═════ Provided entries

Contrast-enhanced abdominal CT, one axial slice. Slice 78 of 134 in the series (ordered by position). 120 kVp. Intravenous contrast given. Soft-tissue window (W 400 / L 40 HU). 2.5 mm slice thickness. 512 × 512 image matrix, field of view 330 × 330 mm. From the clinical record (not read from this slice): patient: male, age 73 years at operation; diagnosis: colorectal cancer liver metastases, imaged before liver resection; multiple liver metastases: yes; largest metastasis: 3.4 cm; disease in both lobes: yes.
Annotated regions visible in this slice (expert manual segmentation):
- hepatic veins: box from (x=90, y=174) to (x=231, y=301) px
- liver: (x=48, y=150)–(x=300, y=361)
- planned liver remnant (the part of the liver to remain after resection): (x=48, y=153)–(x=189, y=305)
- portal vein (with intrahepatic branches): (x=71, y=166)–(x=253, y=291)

══════════
═════ Provided entries

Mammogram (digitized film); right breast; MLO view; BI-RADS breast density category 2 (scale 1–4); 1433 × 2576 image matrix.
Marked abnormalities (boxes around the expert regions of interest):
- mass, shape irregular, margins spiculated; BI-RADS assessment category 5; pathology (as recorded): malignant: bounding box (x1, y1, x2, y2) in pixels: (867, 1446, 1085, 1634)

══════════

* _What is expected_
Look back at the entries above. Retype the line with "- hepatic veins: box", the line with "- portal vein", and all lines in between.

* _Your response_
- hepatic veins: box from (x=90, y=174) to (x=231, y=301) px
- liver: (x=48, y=150)–(x=300, y=361)
- planned liver remnant (the part of the liver to remain after resection): (x=48, y=153)–(x=189, y=305)
- portal vein (with intrahepatic branches): (x=71, y=166)–(x=253, y=291)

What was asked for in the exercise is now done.